If the system Ax=b is consistent for every n x 1 matrix in b, then A is invertible.

Question

I have trouble understanding the proof here. I spent an hour trying to understand it but I give up. Can anyone help me with it?

Answer 1

At the beginning, they're saying that since $Ax = b$ is consistent no matter which vector $b$ is, then in particular the system \begin{equation} Ax = \begin{bmatrix} 1 \\ 0 \\ 0 \\ \vdots \\ 0 \end{bmatrix} \end{equation} is consistent.

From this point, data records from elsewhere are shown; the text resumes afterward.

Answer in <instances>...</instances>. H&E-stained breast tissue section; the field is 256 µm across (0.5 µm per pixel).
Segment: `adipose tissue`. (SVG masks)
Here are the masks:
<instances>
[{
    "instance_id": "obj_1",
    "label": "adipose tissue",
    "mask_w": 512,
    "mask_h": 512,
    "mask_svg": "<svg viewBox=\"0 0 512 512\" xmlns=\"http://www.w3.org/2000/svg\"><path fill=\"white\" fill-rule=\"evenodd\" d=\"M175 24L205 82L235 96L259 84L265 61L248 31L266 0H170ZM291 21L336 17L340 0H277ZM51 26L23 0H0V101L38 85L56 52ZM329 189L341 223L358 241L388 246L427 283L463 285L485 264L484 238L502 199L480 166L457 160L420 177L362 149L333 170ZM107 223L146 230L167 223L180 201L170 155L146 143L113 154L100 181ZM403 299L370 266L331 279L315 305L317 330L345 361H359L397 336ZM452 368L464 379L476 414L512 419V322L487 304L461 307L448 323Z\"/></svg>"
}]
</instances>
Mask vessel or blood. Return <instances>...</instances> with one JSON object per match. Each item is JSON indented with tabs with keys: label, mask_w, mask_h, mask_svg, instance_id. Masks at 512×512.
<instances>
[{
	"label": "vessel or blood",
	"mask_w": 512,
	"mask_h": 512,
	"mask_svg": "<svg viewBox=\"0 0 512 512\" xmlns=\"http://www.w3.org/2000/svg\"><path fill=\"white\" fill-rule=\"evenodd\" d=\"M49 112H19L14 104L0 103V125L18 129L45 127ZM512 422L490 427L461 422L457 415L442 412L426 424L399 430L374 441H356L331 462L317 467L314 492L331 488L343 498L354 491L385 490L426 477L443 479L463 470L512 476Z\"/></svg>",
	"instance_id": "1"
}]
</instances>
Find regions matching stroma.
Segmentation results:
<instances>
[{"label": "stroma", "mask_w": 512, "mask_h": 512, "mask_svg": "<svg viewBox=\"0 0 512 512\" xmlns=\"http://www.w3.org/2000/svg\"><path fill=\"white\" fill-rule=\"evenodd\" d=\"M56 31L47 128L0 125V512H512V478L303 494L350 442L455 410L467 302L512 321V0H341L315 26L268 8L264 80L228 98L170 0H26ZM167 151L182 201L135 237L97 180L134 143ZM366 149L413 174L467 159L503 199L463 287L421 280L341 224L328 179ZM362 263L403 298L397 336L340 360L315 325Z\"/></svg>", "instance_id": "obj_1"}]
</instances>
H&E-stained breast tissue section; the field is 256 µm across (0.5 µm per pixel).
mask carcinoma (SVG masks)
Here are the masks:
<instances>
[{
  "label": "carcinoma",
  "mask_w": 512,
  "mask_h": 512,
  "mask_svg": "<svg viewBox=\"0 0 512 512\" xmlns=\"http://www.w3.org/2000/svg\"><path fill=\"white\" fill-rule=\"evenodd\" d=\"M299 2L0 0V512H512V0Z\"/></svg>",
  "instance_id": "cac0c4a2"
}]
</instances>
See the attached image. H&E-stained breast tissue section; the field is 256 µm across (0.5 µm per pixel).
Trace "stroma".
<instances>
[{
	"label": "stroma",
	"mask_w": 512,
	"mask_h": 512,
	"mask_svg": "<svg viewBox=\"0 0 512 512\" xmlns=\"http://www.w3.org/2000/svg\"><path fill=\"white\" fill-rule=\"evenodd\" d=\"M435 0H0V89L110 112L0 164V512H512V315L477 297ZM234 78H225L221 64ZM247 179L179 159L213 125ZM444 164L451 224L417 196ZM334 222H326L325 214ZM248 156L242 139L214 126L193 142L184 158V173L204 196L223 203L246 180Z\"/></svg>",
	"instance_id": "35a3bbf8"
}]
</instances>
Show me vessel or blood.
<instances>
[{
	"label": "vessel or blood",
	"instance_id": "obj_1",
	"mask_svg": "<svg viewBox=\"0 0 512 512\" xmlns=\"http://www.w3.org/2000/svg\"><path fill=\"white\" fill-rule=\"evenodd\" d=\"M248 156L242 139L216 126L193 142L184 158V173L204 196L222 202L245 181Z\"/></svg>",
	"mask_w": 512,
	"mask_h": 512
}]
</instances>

In other words, there exists a vector $x_1$ such that \begin{equation} Ax_1 = \begin{bmatrix} 1 \\ 0 \\ 0 \\ \vdots \\ 0 \end{bmatrix}. \end{equation}

And, since $Ax = b$ is consistent no matter what $b$ is, it must be true that the system \begin{equation} Ax = \begin{bmatrix} 0 \\ 1 \\ 0 \\ \vdots \\ 0 \end{bmatrix} \end{equation} is consistent. In other words, there exists a vector $x_2$ such that \begin{equation} Ax_2 = \begin{bmatrix} 0 \\ 1 \\ 0 \\ \vdots \\ 0 \end{bmatrix}. \end{equation} And so on. Now take these vectors $x_1, x_2,\ldots$ and make them the columns of a matrix $C$: \begin{equation} C = \begin{bmatrix} x_1 & x_2 & \cdots & x_n \end{bmatrix}. \end{equation} You can check that $AC = I$, the identity matrix. So $A$ is invertible.